*Passage cité*.
□ □ □ □ □ □ □

Je sais donc j’agis

17 juin 2015Camille Gagnon

Et si je te disais qu’à partir de demain, tu n’as plus le droit à tes trois repas par jour? Oui, tu as le droit de pleurer. Mais dis-toi aussi que c’est le cas de 805 millions de personnes dans le monde. Ce qui est plutôt paradoxal quand on apprend de M. Rodolphe De Koninck, professeur au département de géographie de l’Université de Montréal, qu’actuellement «on produit […] assez pour nourrir 9 milliards et demi de personnes sur la planète. Nous sommes, aux dernières nouvelles, 7,2 milliards.»

Le problème n’est pas que l’on produit trop. La vraie raison se trouve dans la distribution et la consommation. Ce qui autrefois était un besoin fondamental qui nous rattachait à la terre a aujourd’hui pris une tournure différente. Effectivement, l’alimentation est devenue une marchandise, un produit de consommation. On veut seulement ce qui est beau, bon, frais, rapide, santé et en grande quantité. Mais à quel prix?

□ □ □ □ □ □ □

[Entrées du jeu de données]
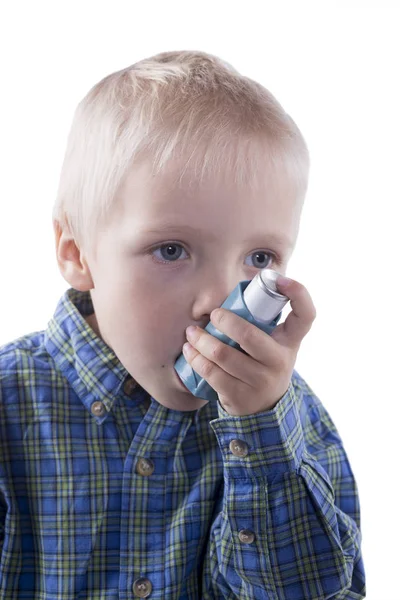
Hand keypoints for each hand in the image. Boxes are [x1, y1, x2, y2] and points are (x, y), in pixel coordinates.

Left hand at [182, 277, 316, 415]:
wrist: (263, 407)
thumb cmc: (263, 362)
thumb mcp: (273, 343)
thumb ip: (262, 321)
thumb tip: (238, 290)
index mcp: (290, 341)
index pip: (305, 315)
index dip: (298, 293)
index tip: (280, 280)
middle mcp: (280, 361)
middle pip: (249, 335)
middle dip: (224, 320)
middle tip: (213, 315)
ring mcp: (261, 381)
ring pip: (223, 355)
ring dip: (201, 340)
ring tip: (192, 332)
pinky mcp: (240, 396)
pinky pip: (211, 373)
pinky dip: (195, 359)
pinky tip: (189, 351)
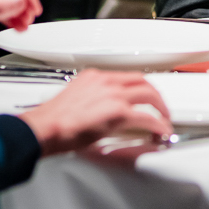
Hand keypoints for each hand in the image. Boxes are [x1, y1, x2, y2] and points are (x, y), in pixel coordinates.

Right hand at [19, 71, 171, 154]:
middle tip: (160, 106)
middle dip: (155, 93)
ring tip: (164, 119)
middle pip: (142, 81)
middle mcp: (106, 81)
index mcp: (94, 77)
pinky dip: (157, 125)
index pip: (124, 77)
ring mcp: (114, 95)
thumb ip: (91, 100)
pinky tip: (160, 132)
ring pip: (149, 94)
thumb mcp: (74, 100)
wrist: (44, 128)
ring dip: (161, 107)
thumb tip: (99, 112)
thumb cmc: (52, 121)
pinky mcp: (119, 112)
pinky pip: (147, 117)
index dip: (138, 87)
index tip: (142, 95)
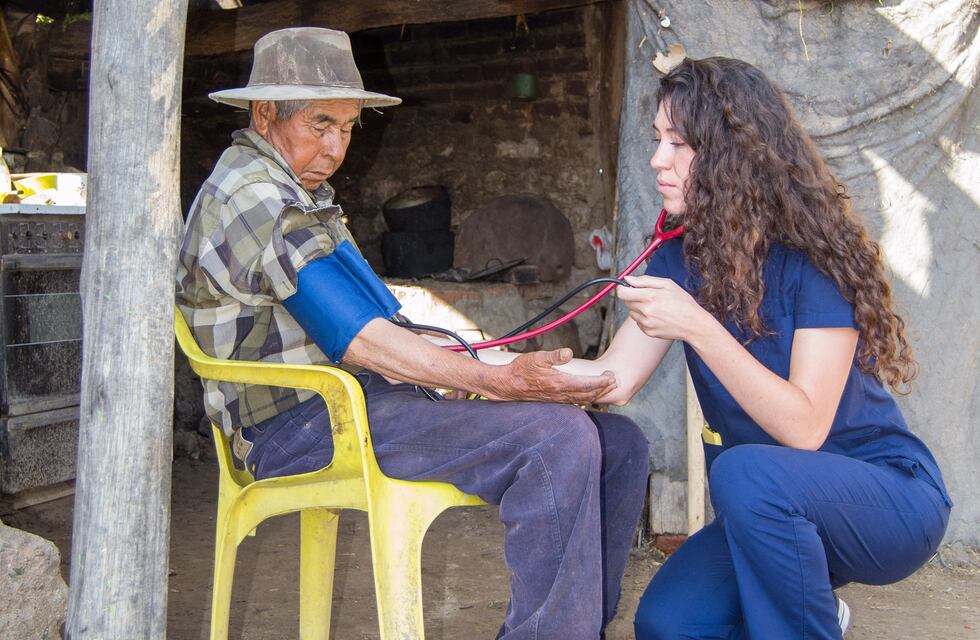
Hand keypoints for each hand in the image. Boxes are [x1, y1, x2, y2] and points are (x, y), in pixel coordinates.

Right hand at [486, 348, 616, 403]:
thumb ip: (554, 356)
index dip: (601, 382)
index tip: (611, 376)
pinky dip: (584, 397)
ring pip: (582, 399)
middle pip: (588, 394)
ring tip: (604, 386)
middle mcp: (560, 394)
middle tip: (613, 381)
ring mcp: (557, 399)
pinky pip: (574, 400)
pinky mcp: (553, 399)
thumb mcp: (536, 358)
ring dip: (595, 394)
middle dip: (603, 389)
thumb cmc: (520, 370)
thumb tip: (568, 352)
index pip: (587, 385)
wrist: (507, 385)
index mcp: (559, 383)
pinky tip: (586, 393)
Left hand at [617, 275, 708, 340]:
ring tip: (655, 307)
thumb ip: (645, 280)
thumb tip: (627, 279)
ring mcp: (646, 323)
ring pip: (632, 312)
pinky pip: (638, 322)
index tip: (627, 287)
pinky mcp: (648, 332)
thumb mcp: (667, 284)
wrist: (693, 324)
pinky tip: (657, 316)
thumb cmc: (683, 302)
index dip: (622, 288)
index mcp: (650, 297)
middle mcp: (646, 311)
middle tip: (648, 296)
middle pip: (626, 302)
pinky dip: (644, 318)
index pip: (622, 293)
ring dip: (638, 308)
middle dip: (633, 297)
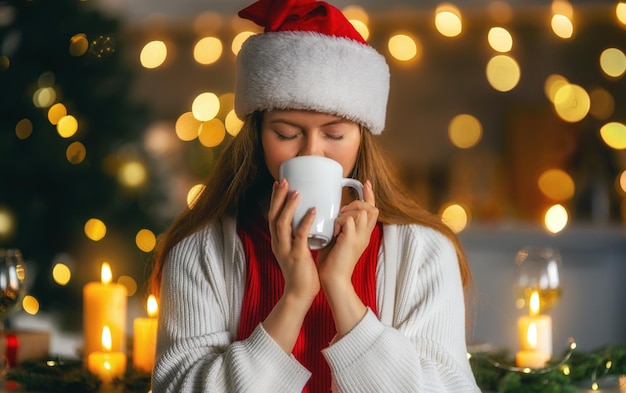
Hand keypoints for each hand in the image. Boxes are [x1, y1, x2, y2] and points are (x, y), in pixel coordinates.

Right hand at [263, 178, 320, 352]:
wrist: (299, 294)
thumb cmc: (301, 272)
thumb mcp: (295, 250)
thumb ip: (297, 237)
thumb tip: (308, 220)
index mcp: (277, 241)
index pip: (272, 216)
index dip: (274, 199)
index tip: (278, 183)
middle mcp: (277, 243)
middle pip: (273, 216)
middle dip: (278, 197)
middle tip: (283, 180)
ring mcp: (286, 249)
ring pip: (282, 223)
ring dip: (289, 206)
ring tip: (296, 191)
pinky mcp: (297, 256)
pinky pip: (300, 235)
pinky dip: (306, 221)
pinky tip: (313, 210)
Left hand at [317, 180, 378, 285]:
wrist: (333, 280)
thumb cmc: (332, 262)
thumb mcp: (337, 239)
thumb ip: (339, 226)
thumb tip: (332, 212)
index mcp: (363, 234)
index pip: (372, 210)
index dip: (370, 195)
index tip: (366, 183)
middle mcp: (365, 235)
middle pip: (372, 208)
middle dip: (358, 202)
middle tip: (342, 211)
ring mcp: (360, 237)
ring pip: (363, 211)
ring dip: (348, 212)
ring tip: (337, 223)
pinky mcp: (351, 241)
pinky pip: (350, 220)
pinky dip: (340, 221)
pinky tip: (333, 231)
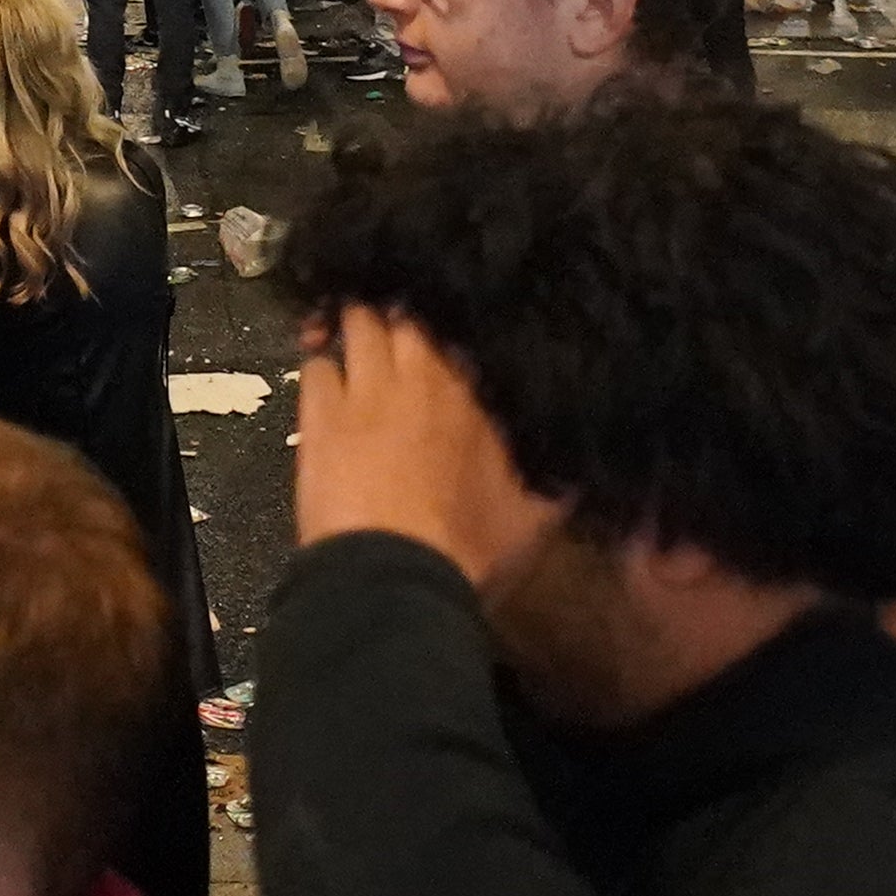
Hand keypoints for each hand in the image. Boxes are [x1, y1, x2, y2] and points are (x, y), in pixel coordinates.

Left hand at [293, 307, 559, 583]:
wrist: (396, 576)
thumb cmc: (466, 552)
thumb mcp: (529, 526)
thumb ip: (556, 491)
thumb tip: (580, 477)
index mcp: (476, 400)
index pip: (465, 343)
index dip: (454, 345)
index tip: (452, 355)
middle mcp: (423, 379)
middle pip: (408, 319)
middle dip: (402, 322)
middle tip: (398, 337)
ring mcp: (367, 391)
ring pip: (359, 326)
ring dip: (357, 333)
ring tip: (354, 342)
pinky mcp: (321, 414)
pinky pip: (315, 365)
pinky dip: (320, 366)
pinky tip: (323, 382)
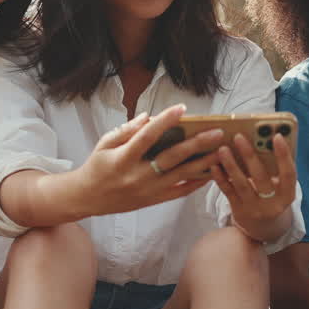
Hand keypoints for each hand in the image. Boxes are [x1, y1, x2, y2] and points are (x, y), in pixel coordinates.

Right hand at [55, 105, 225, 217]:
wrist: (87, 198)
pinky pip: (180, 192)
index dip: (165, 121)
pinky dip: (196, 183)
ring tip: (221, 151)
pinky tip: (210, 172)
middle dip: (196, 144)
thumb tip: (150, 116)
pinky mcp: (153, 200)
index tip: (182, 108)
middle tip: (217, 133)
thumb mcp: (105, 143)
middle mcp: (138, 175)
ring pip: (181, 176)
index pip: (147, 137)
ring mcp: (148, 190)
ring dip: (203, 163)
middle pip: (172, 158)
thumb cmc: (97, 166)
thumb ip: (127, 130)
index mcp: (123, 158)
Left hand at [213, 133, 295, 241]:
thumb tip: (263, 141)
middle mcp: (272, 204)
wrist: (264, 228)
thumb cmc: (273, 197)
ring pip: (241, 184)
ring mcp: (254, 209)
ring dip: (231, 165)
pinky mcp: (238, 211)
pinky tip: (214, 165)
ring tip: (223, 149)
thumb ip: (276, 169)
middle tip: (239, 137)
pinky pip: (228, 192)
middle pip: (261, 177)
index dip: (284, 155)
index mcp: (287, 195)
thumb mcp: (281, 188)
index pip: (289, 174)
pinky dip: (220, 178)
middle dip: (249, 156)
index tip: (277, 136)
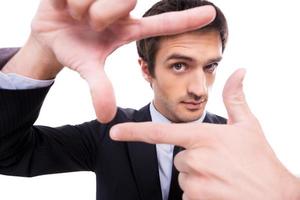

□ □ □ □ □ □ □

*Objectif*. Recopiez à l'identique le passage du texte sur la faim et l'alimentation qui commence à « Le problème n’est » et se termine à « à quel prix? ».

*Réponse fournie*.
Le problème n’est pas que l’on produit trop. La vraie raison se trouve dans la distribution et la consommation. Ce qui autrefois était un besoin fondamental qui nous rattachait à la terre a aujourd’hui pris une tournure différente. Effectivement, l’alimentation est devenue une marchandise, un produit de consommation. On veut seulement ce qui est beau, bon, frais, rapide, santé et en grande quantité. Mais à quel prix?